Notably, the court clarified the standard that appellate courts should apply when reviewing proportionality. Departing from the Court of Appeal’s reasoning articulated by Singh LJ in the court below, the Supreme Court endorsed a more flexible standard.

It held that appellate courts should conduct a fresh proportionality assessment when the appeal has wide-reaching implications or raises significant social or political issues – as was the case here.

In a powerful and lengthy dissent, Lord Leggatt expressed deep concern about the breadth and consequences of the sanctions.

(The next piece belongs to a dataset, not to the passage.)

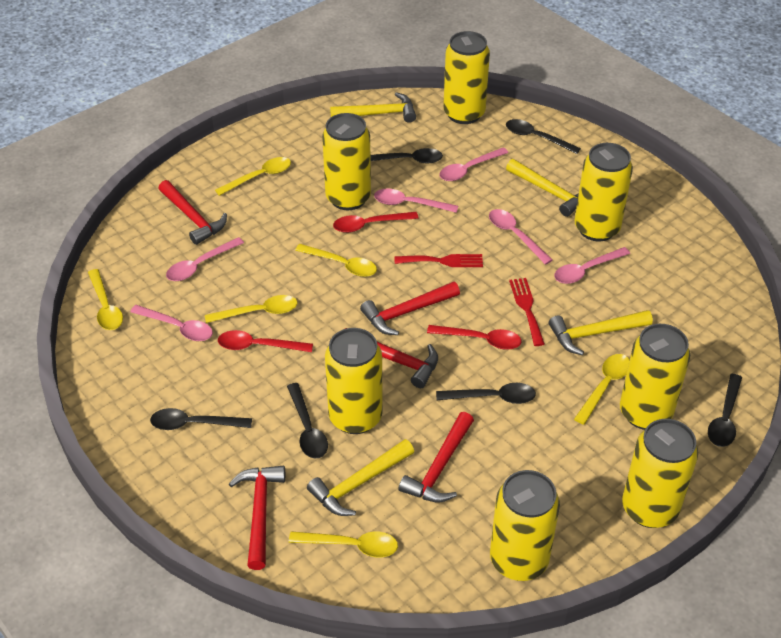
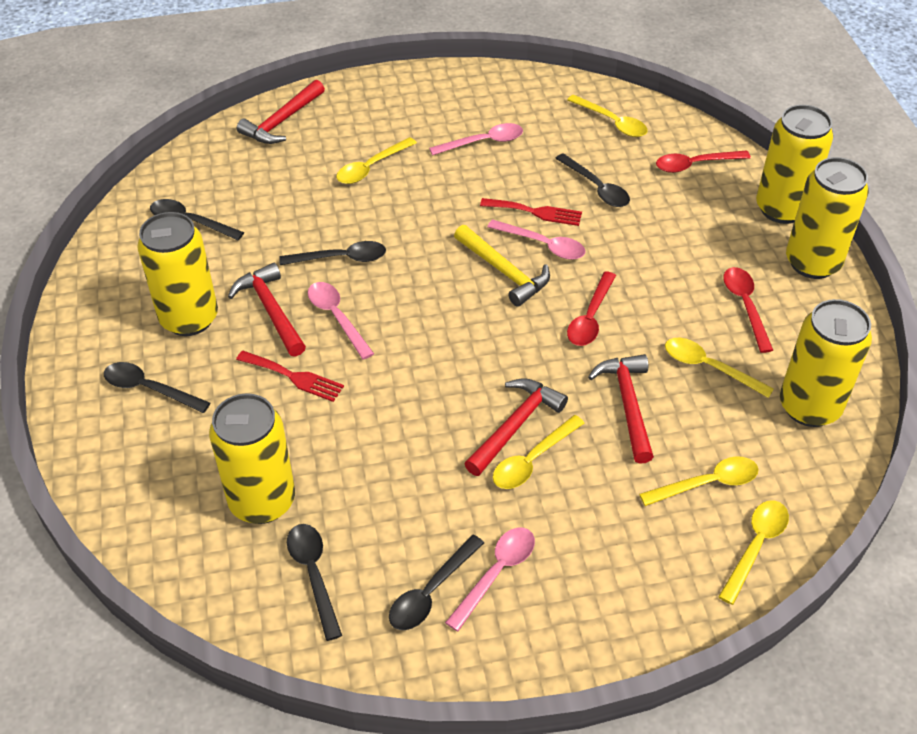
pink spoon: [130,305,213,341] [166,237,244,281] [374,188,458,213] [439,148,508,181] [489,209,553,265] [554,247,630,284] = 6 -> [308,282,374,360] [429,123,523,156] [445,528,535,631] [487,219,586,260] = 4
red hammer: [159,180,227,245] [229,465,285,570] [345,328,438,388] [360,281,460,335] [399,412,474,503] = 5 -> [228,263,306,357] [237,80,325,144] [464,378,568,476] [588,354,654,464] = 4
yellow can: [322,113,371,210] [325,328,383,434] [443,31,490,124] [490,470,560,581] [575,143,633,241] [620,324,690,430] [622,419,698,528] = 7 -> [138,212,218,336] [209,393,295,524] [756,105,833,224] [780,299,872,427] [786,157,869,279] = 5
yellow hammer: [307,439,414,516] [330,92,416,123] [506,159,579,217] [549,310,653,355] = 4 -> [454,225,550,307] = 1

“Making it a criminal offence for an individual who has done nothing unlawful to deal with his assets without the government’s permission… is a serious invasion of liberty,” Lord Leggatt wrote.

Lord Leggatt added that the courts are “failing in their duty if they simply rubber-stamp assertions made by the executive to justify invading individual liberties without subjecting those assertions to critical scrutiny”.

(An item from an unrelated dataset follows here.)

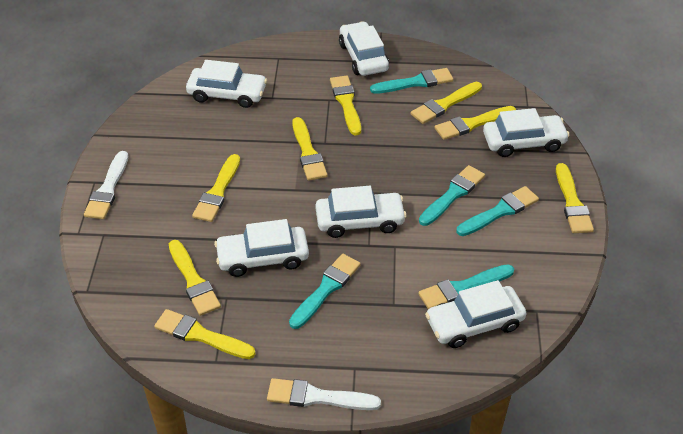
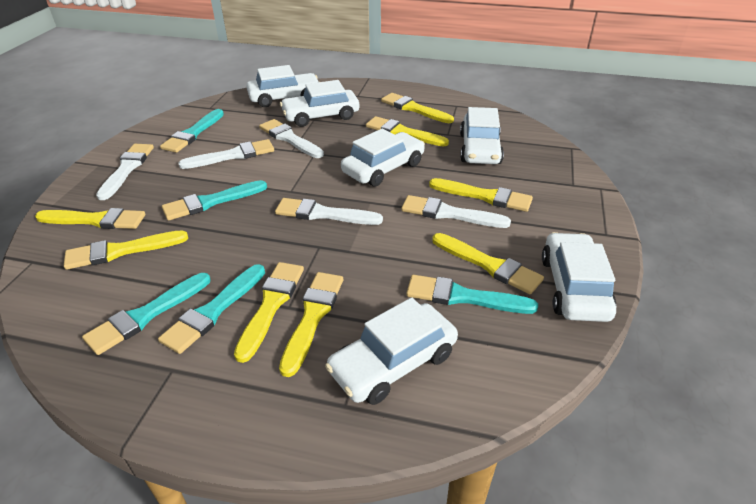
white brush: [84,151,128,219] [267,378,381,410] = 2 -> [96,144,154,200] [179,139,274,169] [259,119,324,158] [275,198,383,225] [401,195,511,228] = 5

On proportionality, Leggatt cautioned against what he called an “Orwellian” approach, where individuals are pressured to oppose the Russian regime publicly. “Although I am alone in doing so, I deprecate and would declare unlawful the removal of basic freedoms to which Mr Shvidler should be entitled as a citizen of this country,” he concluded.

Despite the passionate dissent, the judgment stands as a robust affirmation of the UK’s post-Brexit sanctions framework, while attracting comment from City lawyers, academics and journalists alike.

Franz Wild, of the Bureau of Investigative Journalism, noted: “If Shvidler had won, many others who were sanctioned in connection with the Russian invasion of Ukraine [would] probably have followed suit. So the case went right to the heart of how effective the UK’s sanctions regime could be.”

The decision also highlights the trust maintained by sanctioned individuals to review such cases in London’s courts, a trend highlighted by Portland’s research on London litigation trends released earlier this year.  

Writing in his blog about the case, Mark Elliot, Professor of Public Law at the University of Cambridge, called Leggatt’s dissent a “Liversidge v Anderson moment”, referring to a famous Second World War case relating to judicial dissent against state powers, adding the dissent “discloses a sharp division of judicial opinion about the proper nature of the judicial role in this context”.

While disagreeing with some of Leggatt’s reasoning, the case “nevertheless represents a welcome return to open discussion at the highest judicial level of contested and profoundly important constitutional questions”.

Corker Binning partner Maia Cohen-Lask said the UK Supreme Court judgment “leaves individuals on the sanctions list facing an even greater hurdle in trying to challenge their designation with the courts”.